Activity: What appears from the first line of the data below through the line containing "Temperaturen der Beläge", both included, should be copied exactly, and nothing else.

◇ ◇ ◇ ◇ ◇

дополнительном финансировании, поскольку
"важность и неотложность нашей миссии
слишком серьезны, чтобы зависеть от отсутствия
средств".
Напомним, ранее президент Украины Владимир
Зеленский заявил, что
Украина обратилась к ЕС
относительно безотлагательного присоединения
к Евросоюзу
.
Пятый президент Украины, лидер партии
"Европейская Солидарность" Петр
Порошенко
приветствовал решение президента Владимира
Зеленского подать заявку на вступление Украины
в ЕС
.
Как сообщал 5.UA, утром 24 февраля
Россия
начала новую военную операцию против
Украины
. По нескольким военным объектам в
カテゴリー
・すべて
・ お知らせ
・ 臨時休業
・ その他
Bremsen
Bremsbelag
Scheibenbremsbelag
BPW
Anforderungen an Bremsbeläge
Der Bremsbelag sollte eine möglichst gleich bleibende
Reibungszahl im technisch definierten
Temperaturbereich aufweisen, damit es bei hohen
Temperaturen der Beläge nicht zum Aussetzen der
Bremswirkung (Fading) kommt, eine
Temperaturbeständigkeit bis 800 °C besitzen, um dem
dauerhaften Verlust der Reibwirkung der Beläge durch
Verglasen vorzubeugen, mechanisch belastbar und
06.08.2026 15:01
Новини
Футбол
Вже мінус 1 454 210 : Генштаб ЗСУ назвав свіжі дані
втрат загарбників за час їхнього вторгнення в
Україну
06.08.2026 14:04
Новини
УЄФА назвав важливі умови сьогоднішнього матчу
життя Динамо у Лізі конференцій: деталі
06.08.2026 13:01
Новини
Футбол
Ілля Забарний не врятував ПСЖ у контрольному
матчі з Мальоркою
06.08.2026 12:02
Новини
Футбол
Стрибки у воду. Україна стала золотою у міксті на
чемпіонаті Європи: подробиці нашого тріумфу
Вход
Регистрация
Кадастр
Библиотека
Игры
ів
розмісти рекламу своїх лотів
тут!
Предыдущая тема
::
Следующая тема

◇ ◇ ◇ ◇ ◇

Output:
дополнительном финансировании, поскольку
"важность и неотложность нашей миссии
слишком серьезны, чтобы зависеть от отсутствия
средств".
Напомним, ранее президент Украины Владимир
Зеленский заявил, что
Украина обратилась к ЕС
относительно безотлагательного присоединения
к Евросоюзу
.
Пятый президент Украины, лидер партии
"Европейская Солидарность" Петр
Порошенко
приветствовал решение президента Владимира
Зеленского подать заявку на вступление Украины
в ЕС
.
Как сообщал 5.UA, утром 24 февраля
Россия
начала новую военную операцию против
Украины
. По нескольким военным объектам в
カテゴリー
・すべて
・ お知らせ
・ 臨時休業
・ その他
Bremsen
Bremsbelag
Scheibenbremsbelag
BPW
Anforderungen an Bremsbeläge
Der Bremsbelag sollte eine möglichst gleich bleibende
Reibungszahl im technisch definierten
Temperaturbereich aufweisen, damit es bei hohen
Temperaturen der Beläge nicht zum Aussetzen der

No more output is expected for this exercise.